Cuando la Unión Europea adoptó sanciones individuales contra varios jerarcas de la neodictadura venezolana, Diosdado Cabello amenazó con que el régimen las respondería con una “sorpresita”. Al día siguiente, la ilegítima Asamblea Nacional Constituyente decidió, a proposición del sancionado Cabello, que las elecciones presidenciales pautadas para fin de año sean adelantadas para este primer cuatrimestre en curso.
La tal “sorpresita” no sorprendió a nadie. Todo el mundo sabía que el gobierno tramaba jugarse esa carta.
Por supuesto que, aún sin ser una sorpresa, la convocatoria a elecciones en tan breve plazo consigue a la oposición en situación de clara desventaja, aunque a decir verdad en todos estos años las fuerzas democráticas no han estado jamás en ventaja frente al gobierno. El ventajismo apabullante del aparato del estado y el grotesco uso de los recursos públicos, amén de la inocultable parcialización del árbitro electoral, han estado siempre a la orden del día y ha colocado a los candidatos oficialistas en mejores condiciones para competir que los de la alternativa democrática.
Pero digamos que en esta coyuntura la situación de la oposición luce supremamente desventajosa: una notoria división política, afectiva y orgánica entre su dirigencia, varias brújulas estratégicas apuntando en direcciones opuestas, dañina campaña antipartidos y anti Unidad en la que coinciden laboratorios del régimen y sectores ultrarradicales, cuestionamientos a la vía electoral, agotamiento y desesperanza en las bases opositoras y la ciudadanía producto de sucesivos errores e incoherencias del liderazgo, creciente emigración de millones de compatriotas mayoritariamente contrarios al régimen, encarcelamiento e inhabilitación de numerosos dirigentes, ilegalización de la tarjeta de la MUD, son entre otros los datos que hoy dibujan el complejo panorama de las fuerzas del cambio democrático en Venezuela.
Es precisamente en esas debilidades y amenazas que agobian a la oposición que se basa el adelantamiento de las elecciones y los sueños reeleccionistas del presidente Nicolás Maduro y su combo.
Guardando las distancias, este momento político nacional tiene algo en común con las elecciones presidenciales ocurridas tras la muerte del presidente Hugo Chávez el 5 de marzo de 2013. El ambiente previo era absolutamente adverso y desolador para la alternativa democrática, que venía de dos sonoras derrotas electorales, una en octubre de 2012, cuando Chávez fue reelegido con holgadísima mayoría frente al opositor Henrique Capriles, y otra en diciembre del mismo año, en la que el chavismo obtuvo 20 de las 23 gobernaciones de estado. Sumado a ello, el oficialismo se mostraba altamente motivado y envalentonado en el propósito de homenajear a su líder muerto con una rotunda victoria en las elecciones convocadas para el 14 de abril, poco más de un mes después del fallecimiento del llamado “comandante eterno”. El candidato oficialista sería el entonces vicepresidente Maduro, quien había sido ungido por Chávez como su heredero político.
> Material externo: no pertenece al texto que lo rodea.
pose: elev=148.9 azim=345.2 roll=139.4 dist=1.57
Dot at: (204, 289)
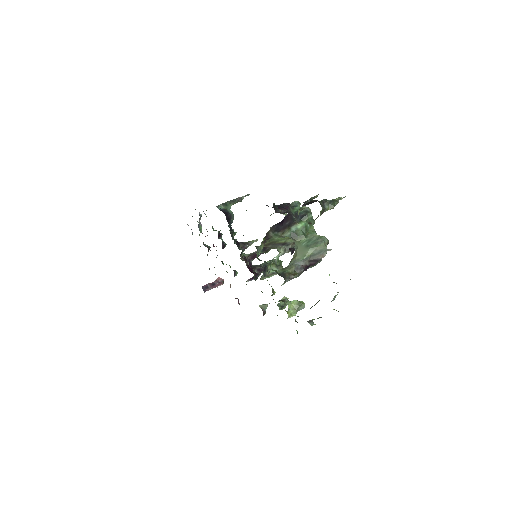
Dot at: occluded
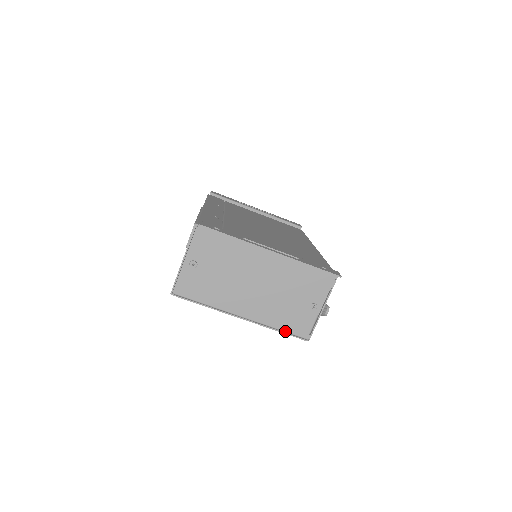
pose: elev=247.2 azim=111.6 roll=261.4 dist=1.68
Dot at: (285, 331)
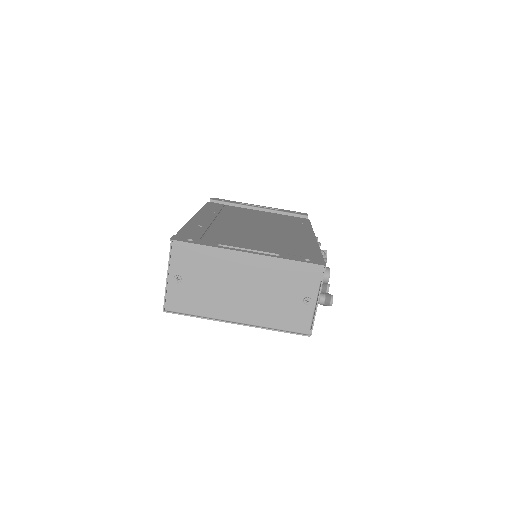
Dot at: (284, 330)
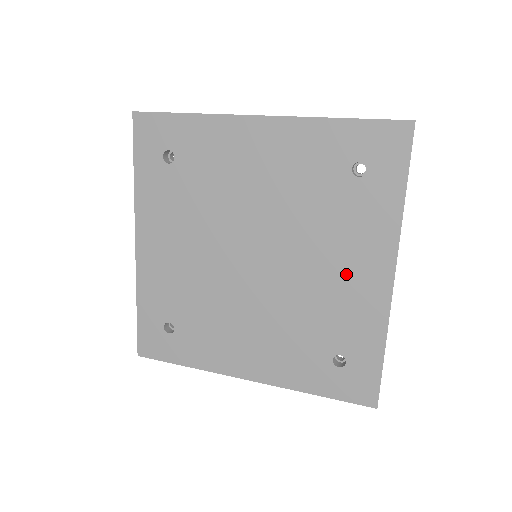
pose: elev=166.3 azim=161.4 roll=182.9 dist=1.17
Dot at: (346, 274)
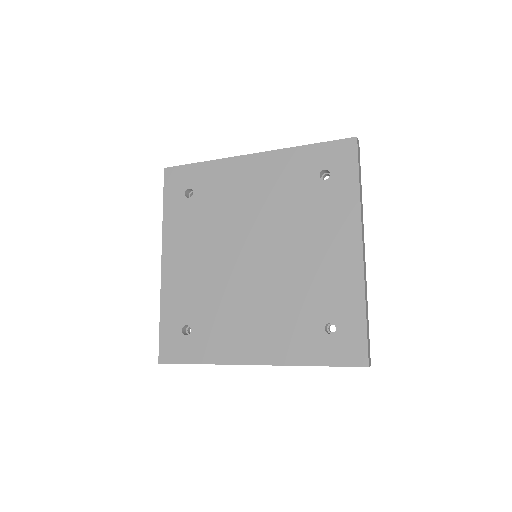
Dot at: (326, 252)
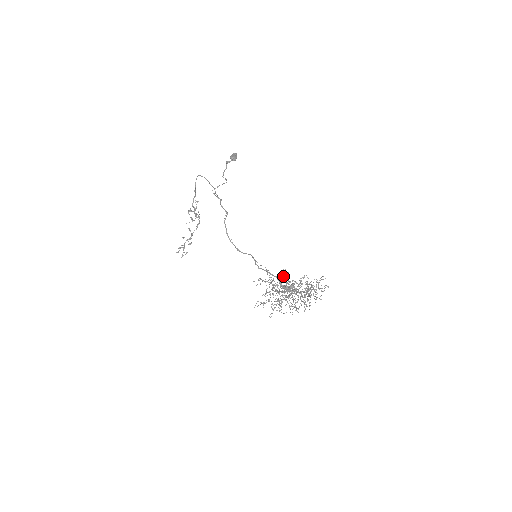
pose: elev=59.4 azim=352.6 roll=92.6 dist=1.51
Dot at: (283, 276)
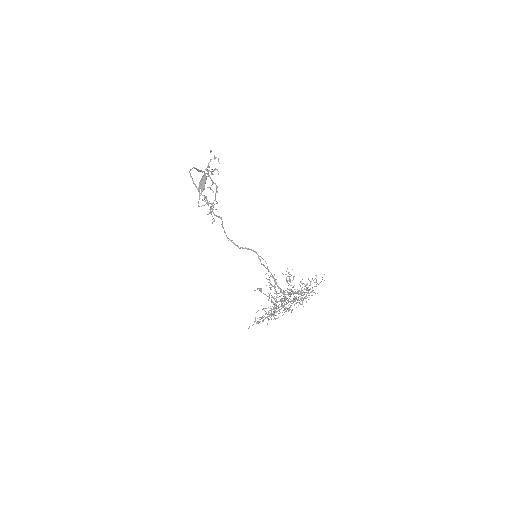
Dot at: occluded
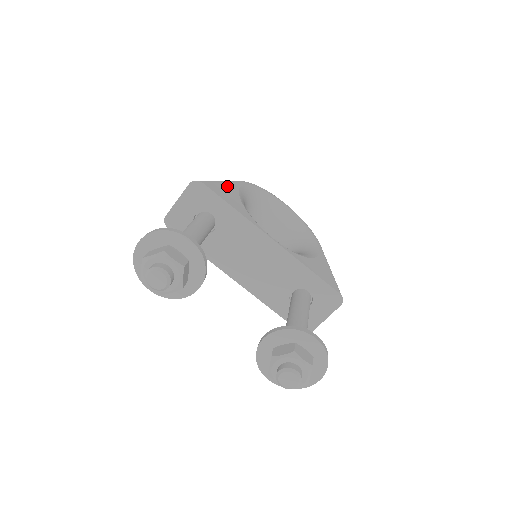
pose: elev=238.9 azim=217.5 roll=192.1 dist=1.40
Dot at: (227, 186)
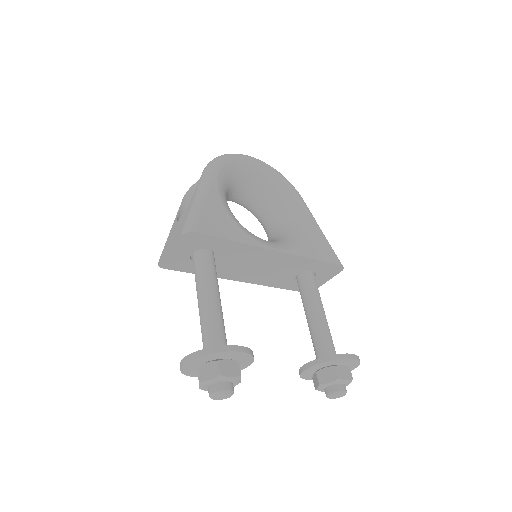
Dot at: (210, 204)
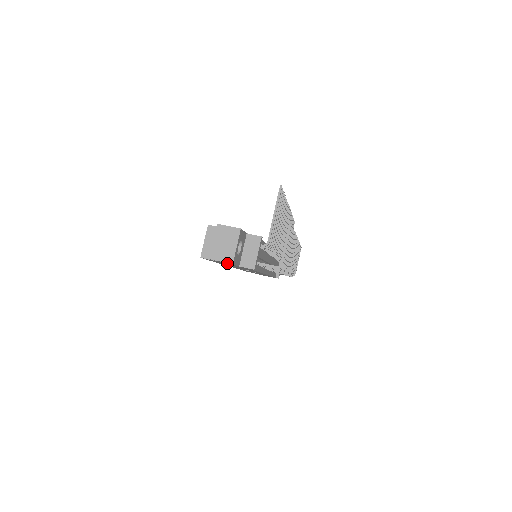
Nadie en la oposición quería ser candidato para esas elecciones. El tiempo para tomar la decisión era muy corto, los lapsos de la campaña sumamente breves y atropellados, escasos los recursos y la población opositora exhausta y desanimada. Asumir la candidatura presagiaba una segura derrota.
Aún así, ocurrió lo que ocurrió: Capriles aceptó ser nuevamente el abanderado y, contra todos los pronósticos, la oposición se sacudió el desánimo y estuvo a puntico de ganarle las elecciones a Maduro. Si bien Chávez, con 8 millones y pico de votos le había sacado a Capriles una ventaja de casi dos millones, ahora este se empinaba en 7 millones 363 mil 980 votos y perdía por apenas 141 mil ante un Maduro que sumó 7 millones 505 mil 338 sufragios.
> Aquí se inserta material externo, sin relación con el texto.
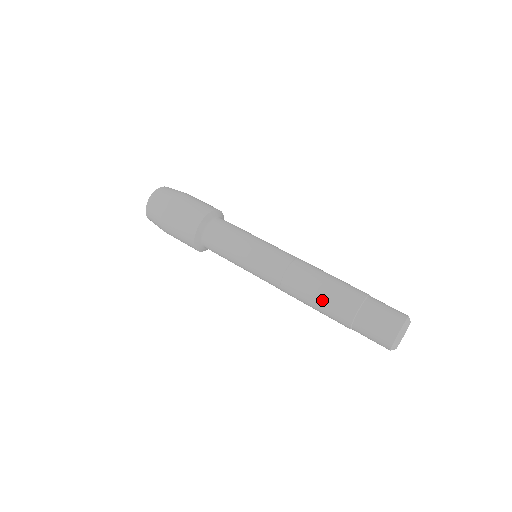
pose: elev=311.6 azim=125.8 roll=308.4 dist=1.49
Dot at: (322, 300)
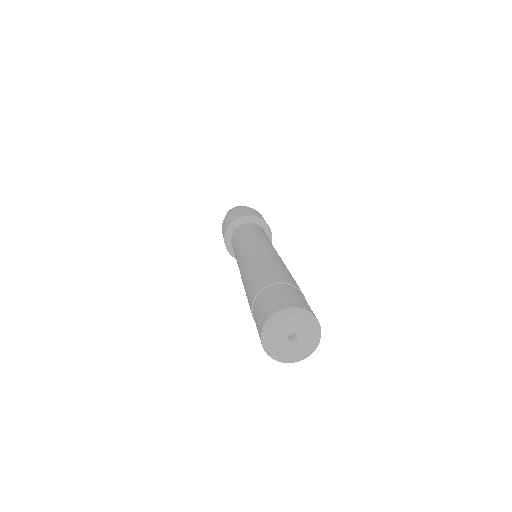
Dot at: (268, 266)
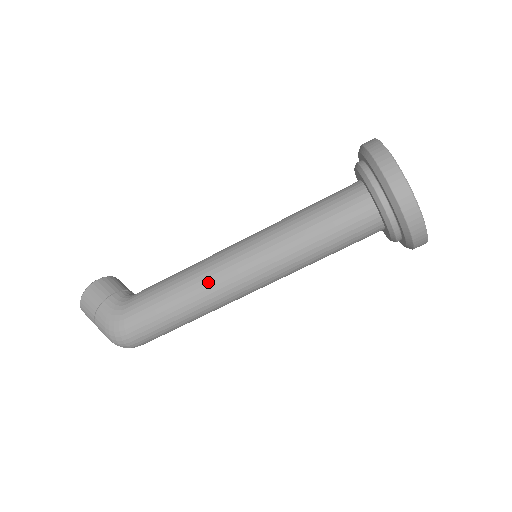
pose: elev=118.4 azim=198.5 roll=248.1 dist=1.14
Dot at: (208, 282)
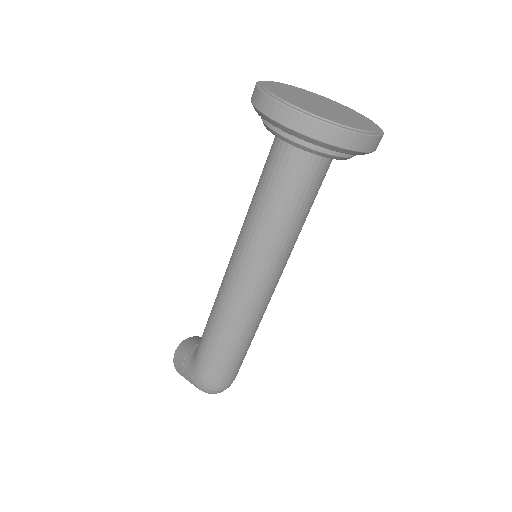
Dot at: (226, 305)
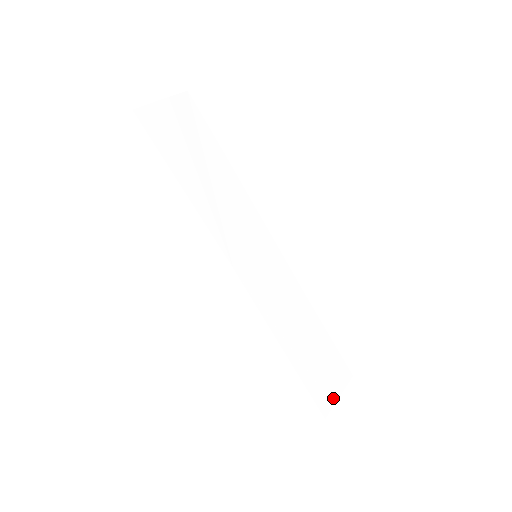
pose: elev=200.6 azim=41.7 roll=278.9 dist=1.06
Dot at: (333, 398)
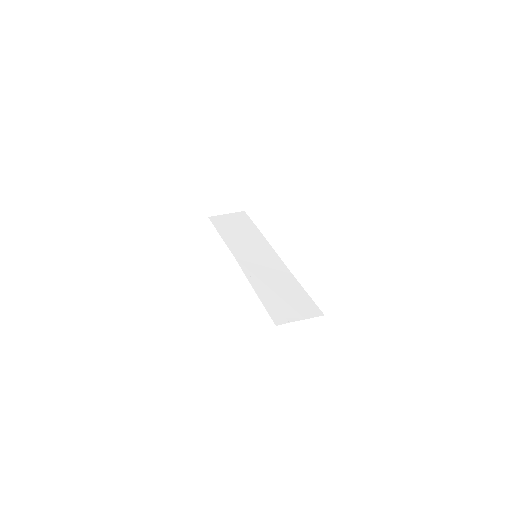
Dot at: (292, 319)
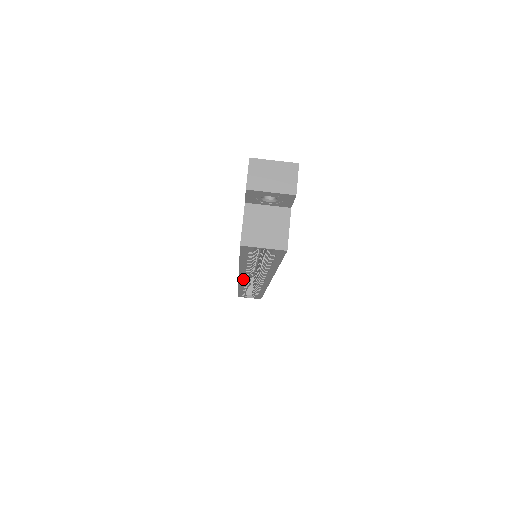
Si en aquel momento Maduro navegaba con viento a favor por la abundancia de petrodólares, la onda expansiva de las victorias electorales precedentes y el influjo motivador desatado por la muerte de Chávez, la realidad de hoy es absolutamente diferente.
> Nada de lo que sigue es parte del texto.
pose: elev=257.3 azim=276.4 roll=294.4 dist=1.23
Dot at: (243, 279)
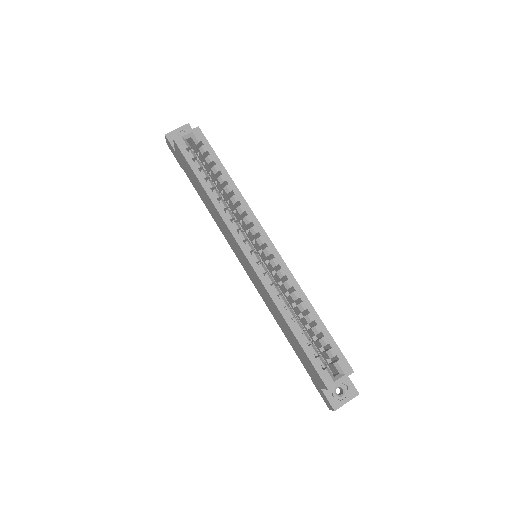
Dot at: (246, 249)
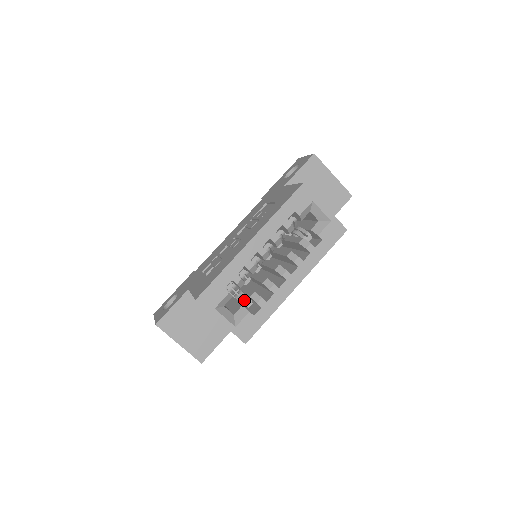
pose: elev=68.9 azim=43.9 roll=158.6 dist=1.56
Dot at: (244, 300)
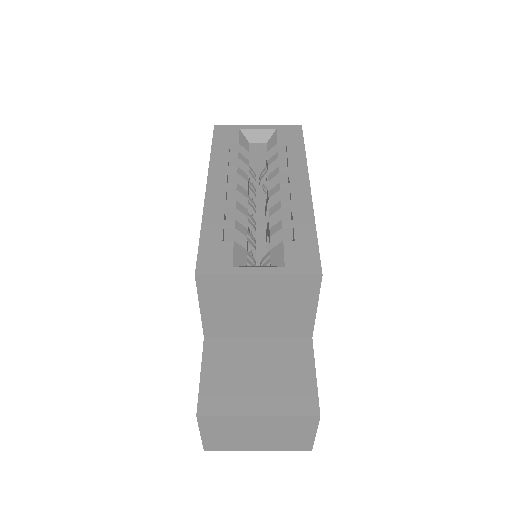
Dot at: occluded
Destrucción del aparato productivo, escasez de alimentos y medicinas, hiperinflación galopante, hambre y miseria por doquier, hospitales y clínicas en terapia intensiva, corrupción generalizada, desempleo creciente, criminalidad desbordada, violación sistemática de derechos humanos, éxodo masivo de compatriotas… Todo eso asociado a Maduro.
Si los factores democráticos son capaces de poner de lado las diferencias y mezquindades, de hacer causa común en una candidatura presidencial única y unitaria, y de definir un programa de gobierno que convoque a la unidad nacional y a la resolución de la crisis, la “sorpresita” que ha montado el régimen se le puede devolver en una verdadera sorpresota.